Swap each "Firebase" in the lines below for "Supabase" and leave everything else as it is.

(Data excerpts begins)

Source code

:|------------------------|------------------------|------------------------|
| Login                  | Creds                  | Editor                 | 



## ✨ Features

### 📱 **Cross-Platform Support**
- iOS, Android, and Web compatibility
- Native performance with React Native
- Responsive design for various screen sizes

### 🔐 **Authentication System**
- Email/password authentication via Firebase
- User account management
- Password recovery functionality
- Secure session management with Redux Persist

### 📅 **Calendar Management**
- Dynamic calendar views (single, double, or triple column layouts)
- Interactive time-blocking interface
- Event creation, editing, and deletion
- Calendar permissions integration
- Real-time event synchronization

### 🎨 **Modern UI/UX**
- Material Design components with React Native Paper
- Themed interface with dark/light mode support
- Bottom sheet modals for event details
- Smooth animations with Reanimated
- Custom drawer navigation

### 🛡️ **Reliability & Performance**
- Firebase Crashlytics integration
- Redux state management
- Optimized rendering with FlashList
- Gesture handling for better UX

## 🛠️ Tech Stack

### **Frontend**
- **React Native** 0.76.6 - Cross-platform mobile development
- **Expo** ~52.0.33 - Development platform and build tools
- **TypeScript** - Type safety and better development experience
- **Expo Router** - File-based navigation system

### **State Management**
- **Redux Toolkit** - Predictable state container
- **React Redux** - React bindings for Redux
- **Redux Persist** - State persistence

(Data excerpts ends)

Answer section:
Source code

:|------------------------|------------------------|------------------------|
| Login                  | Creds                  | Editor                 | 



## ✨ Features

### 📱 **Cross-Platform Support**
- iOS, Android, and Web compatibility
- Native performance with React Native
- Responsive design for various screen sizes

### 🔐 **Authentication System**
- Email/password authentication via Supabase
- User account management
- Password recovery functionality
- Secure session management with Redux Persist

### 📅 **Calendar Management**
- Dynamic calendar views (single, double, or triple column layouts)
- Interactive time-blocking interface
- Event creation, editing, and deletion
- Calendar permissions integration
- Real-time event synchronization

### 🎨 **Modern UI/UX**
- Material Design components with React Native Paper
- Themed interface with dark/light mode support
- Bottom sheet modals for event details
- Smooth animations with Reanimated
- Custom drawer navigation

### 🛡️ **Reliability & Performance**
- Supabase Crashlytics integration
- Redux state management
- Optimized rendering with FlashList
- Gesture handling for better UX

## 🛠️ Tech Stack

### **Frontend**
- **React Native** 0.76.6 - Cross-platform mobile development
- **Expo** ~52.0.33 - Development platform and build tools
- **TypeScript** - Type safety and better development experience
- **Expo Router** - File-based navigation system

### **State Management**
- **Redux Toolkit** - Predictable state container
- **React Redux** - React bindings for Redux
- **Redux Persist** - State persistence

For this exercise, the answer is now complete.